#### What is needed
Word for word, repeat the lines of the records from the first line up to and including the line that contains "0: (133, 285, 2.35)", passing over any pictures.

........

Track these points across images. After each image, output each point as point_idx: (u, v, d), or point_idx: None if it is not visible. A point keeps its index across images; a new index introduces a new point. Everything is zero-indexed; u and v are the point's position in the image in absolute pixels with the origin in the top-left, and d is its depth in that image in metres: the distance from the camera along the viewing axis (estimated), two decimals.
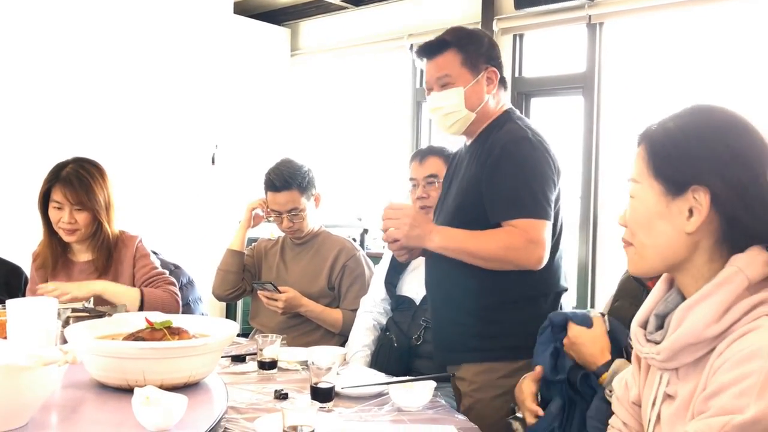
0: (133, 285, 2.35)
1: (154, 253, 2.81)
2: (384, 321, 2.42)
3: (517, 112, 2.07)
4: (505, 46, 4.59)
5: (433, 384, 1.75)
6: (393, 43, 4.98)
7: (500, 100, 2.05)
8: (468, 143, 2.08)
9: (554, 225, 1.93)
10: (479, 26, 4.61)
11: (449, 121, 2.00)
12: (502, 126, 1.98)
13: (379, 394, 1.78)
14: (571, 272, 4.27)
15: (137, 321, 1.74)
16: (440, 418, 1.64)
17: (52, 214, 2.30)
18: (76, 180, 2.28)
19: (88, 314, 1.96)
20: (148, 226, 3.33)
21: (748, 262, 1.04)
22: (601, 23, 4.18)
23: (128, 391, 1.44)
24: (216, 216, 4.17)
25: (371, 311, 2.44)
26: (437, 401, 1.76)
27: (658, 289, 1.19)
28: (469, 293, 1.93)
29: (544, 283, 1.95)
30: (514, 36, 4.57)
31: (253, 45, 5.60)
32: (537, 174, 1.88)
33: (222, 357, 1.93)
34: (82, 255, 2.39)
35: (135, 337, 1.61)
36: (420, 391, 1.71)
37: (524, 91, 4.58)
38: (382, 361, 2.27)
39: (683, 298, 1.11)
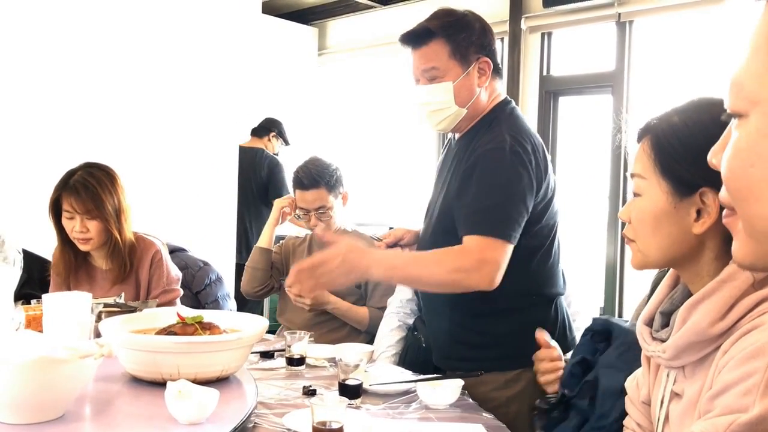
0: (147, 294, 2.37)
1: (183, 249, 2.85)
2: (410, 321, 2.41)
3: (511, 105, 1.92)
4: (533, 44, 4.57)
5: (460, 382, 1.75)
6: None
7: (494, 91, 1.91)
8: (457, 137, 1.97)
9: (546, 230, 1.86)
10: (507, 25, 4.59)
11: (437, 118, 1.88)
12: (489, 128, 1.84)
13: (407, 392, 1.79)
14: (599, 272, 4.24)
15: (168, 316, 1.77)
16: (468, 417, 1.64)
17: (65, 223, 2.29)
18: (83, 188, 2.26)
19: (119, 309, 2.00)
20: (176, 224, 3.38)
21: None
22: (631, 21, 4.15)
23: (161, 384, 1.46)
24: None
25: (397, 312, 2.44)
26: (465, 399, 1.76)
27: (663, 286, 1.18)
28: (458, 303, 1.87)
29: (535, 290, 1.89)
30: (542, 34, 4.55)
31: (281, 44, 5.64)
32: (506, 190, 1.75)
33: (251, 353, 1.95)
34: (102, 262, 2.39)
35: (167, 331, 1.64)
36: (447, 390, 1.71)
37: (552, 90, 4.56)
38: (410, 360, 2.27)
39: (689, 295, 1.09)
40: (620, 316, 4.13)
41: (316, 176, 2.58)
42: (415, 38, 1.86)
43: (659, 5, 3.97)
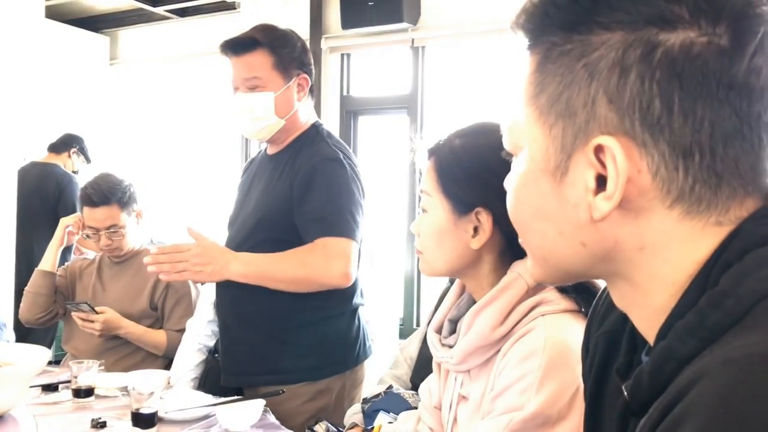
0: None
1: None
2: (212, 343, 2.34)
3: (325, 128, 2.04)
4: (332, 64, 4.67)
5: (262, 402, 1.73)
6: (216, 55, 4.90)
7: (309, 111, 2.01)
8: (270, 152, 2.02)
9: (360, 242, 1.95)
10: (308, 44, 4.65)
11: (257, 126, 1.92)
12: (311, 144, 1.93)
13: (206, 416, 1.73)
14: (399, 284, 4.41)
15: None
16: None
17: None
18: None
19: None
20: None
21: (526, 268, 1.13)
22: (424, 47, 4.38)
23: None
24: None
25: (199, 334, 2.36)
26: (267, 419, 1.74)
27: (451, 295, 1.27)
28: (264, 314, 1.90)
29: (344, 301, 1.96)
30: (342, 55, 4.67)
31: (69, 52, 5.28)
32: (345, 195, 1.87)
33: (31, 387, 1.79)
34: None
35: None
36: (248, 411, 1.68)
37: (352, 110, 4.69)
38: (210, 384, 2.20)
39: (473, 303, 1.19)
40: (418, 324, 4.32)
41: (107, 193, 2.43)
42: (239, 46, 1.90)
43: (448, 33, 4.24)
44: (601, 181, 0.58)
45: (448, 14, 4.23)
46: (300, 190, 1.86)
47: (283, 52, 1.90)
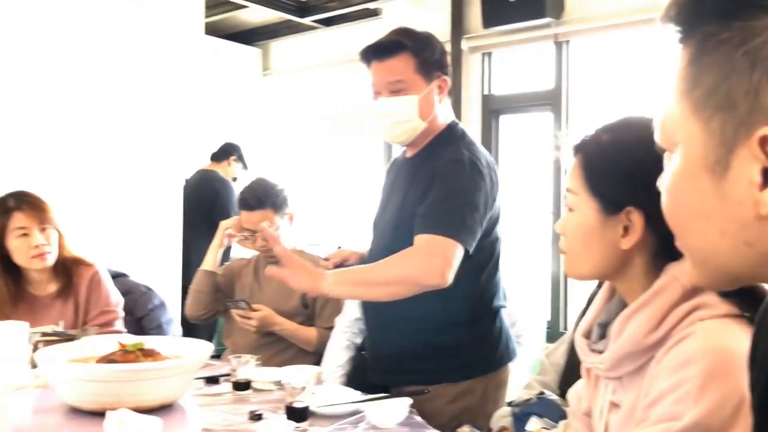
0: (85, 319, 2.31)
1: (124, 275, 2.78)
2: (359, 341, 2.41)
3: (461, 127, 2.01)
4: (473, 64, 4.65)
5: (408, 401, 1.75)
6: (361, 63, 5.03)
7: (446, 112, 1.99)
8: (408, 155, 2.02)
9: (495, 244, 1.92)
10: (448, 45, 4.67)
11: (399, 129, 1.91)
12: (443, 145, 1.91)
13: (354, 413, 1.78)
14: (545, 287, 4.31)
15: (107, 344, 1.73)
16: None
17: (19, 243, 2.23)
18: (29, 204, 2.26)
19: (57, 338, 1.94)
20: (119, 249, 3.31)
21: (682, 270, 1.05)
22: (567, 41, 4.27)
23: (101, 414, 1.42)
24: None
25: (345, 331, 2.43)
26: (413, 418, 1.76)
27: (600, 299, 1.21)
28: (404, 316, 1.90)
29: (484, 302, 1.94)
30: (483, 54, 4.64)
31: (225, 66, 5.63)
32: (459, 195, 1.81)
33: (195, 378, 1.92)
34: (43, 286, 2.33)
35: (108, 359, 1.60)
36: (395, 409, 1.71)
37: (494, 108, 4.64)
38: (359, 380, 2.26)
39: (624, 307, 1.13)
40: (565, 328, 4.20)
41: (262, 197, 2.57)
42: (382, 51, 1.90)
43: (594, 26, 4.09)
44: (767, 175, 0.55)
45: (592, 7, 4.09)
46: (421, 192, 1.85)
47: (425, 54, 1.90)
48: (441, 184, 1.82)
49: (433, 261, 1.73)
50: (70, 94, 3.46)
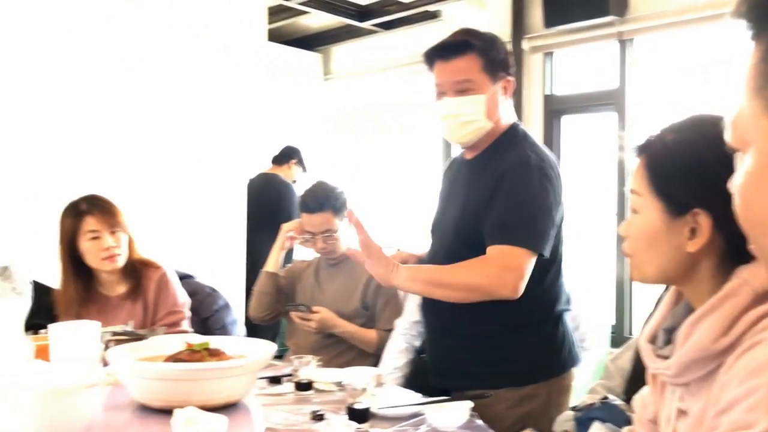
0: (154, 319, 2.38)
1: (190, 276, 2.86)
2: (417, 343, 2.41)
3: (522, 127, 1.98)
4: (534, 64, 4.60)
5: (469, 404, 1.74)
6: (421, 64, 5.03)
7: (509, 113, 1.97)
8: (468, 156, 2.00)
9: (559, 247, 1.89)
10: (509, 45, 4.62)
11: (465, 129, 1.90)
12: (507, 147, 1.89)
13: (415, 415, 1.78)
14: (609, 290, 4.22)
15: (175, 343, 1.77)
16: None
17: (90, 246, 2.31)
18: (102, 206, 2.35)
19: (127, 337, 2.00)
20: (184, 252, 3.39)
21: (753, 274, 1.01)
22: (632, 39, 4.17)
23: (169, 412, 1.46)
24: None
25: (404, 334, 2.44)
26: (474, 421, 1.75)
27: (666, 303, 1.17)
28: (466, 320, 1.89)
29: (548, 306, 1.91)
30: (544, 54, 4.58)
31: (287, 71, 5.72)
32: (531, 202, 1.80)
33: (259, 378, 1.95)
34: (115, 288, 2.41)
35: (175, 358, 1.64)
36: (456, 412, 1.70)
37: (555, 109, 4.58)
38: (418, 382, 2.26)
39: (691, 311, 1.09)
40: (631, 333, 4.10)
41: (322, 200, 2.60)
42: (448, 51, 1.90)
43: (660, 23, 3.99)
44: None
45: (658, 4, 3.99)
46: (487, 195, 1.83)
47: (491, 54, 1.89)
48: (510, 190, 1.81)
49: (507, 274, 1.74)
50: (140, 100, 3.58)
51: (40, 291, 2.53)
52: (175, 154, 3.71)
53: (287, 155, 4.85)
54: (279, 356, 2.72)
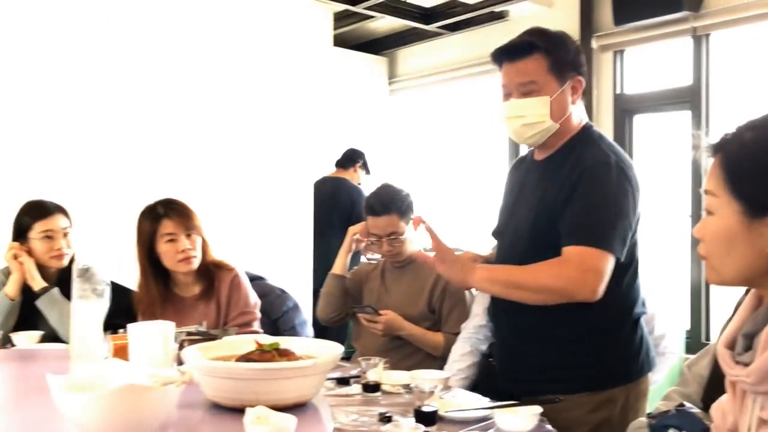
0: (226, 320, 2.43)
1: (261, 278, 2.91)
2: (484, 347, 2.39)
3: (596, 129, 1.95)
4: (605, 63, 4.50)
5: (538, 409, 1.71)
6: (487, 65, 4.99)
7: (580, 113, 1.93)
8: (539, 157, 1.97)
9: (635, 248, 1.85)
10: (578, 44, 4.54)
11: (530, 131, 1.88)
12: (583, 147, 1.86)
13: (484, 419, 1.76)
14: (684, 293, 4.09)
15: (246, 343, 1.81)
16: None
17: (167, 248, 2.38)
18: (179, 209, 2.42)
19: (201, 337, 2.06)
20: (255, 254, 3.46)
21: None
22: (707, 35, 4.03)
23: (240, 411, 1.49)
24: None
25: (470, 337, 2.42)
26: (544, 426, 1.72)
27: (745, 307, 1.13)
28: (541, 324, 1.86)
29: (625, 309, 1.87)
30: (614, 52, 4.48)
31: (353, 75, 5.77)
32: (610, 204, 1.77)
33: (327, 379, 1.97)
34: (189, 288, 2.48)
35: (246, 358, 1.68)
36: (525, 417, 1.68)
37: (627, 108, 4.47)
38: (485, 386, 2.24)
39: None
40: (707, 338, 3.96)
41: (388, 202, 2.61)
42: (514, 52, 1.88)
43: (737, 17, 3.85)
44: None
45: None
46: (565, 195, 1.80)
47: (558, 54, 1.86)
48: (589, 190, 1.78)
49: (587, 276, 1.72)
50: (214, 107, 3.68)
51: (118, 292, 2.63)
52: (246, 159, 3.80)
53: (351, 159, 4.88)
54: (347, 358, 2.74)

........

#### Solution for this problem
Track these points across images. After each image, output each point as point_idx: (u, v, d), or point_idx: None if it is not visible. A point keeps its index across images; a new index introduces a new point. Everything is zero-indexed; u and v are the point's position in the image in absolute pixels with the origin in the top-left, and d is its depth in that image in metres: the distance from the camera along the viewing axis (estimated), two decimals.
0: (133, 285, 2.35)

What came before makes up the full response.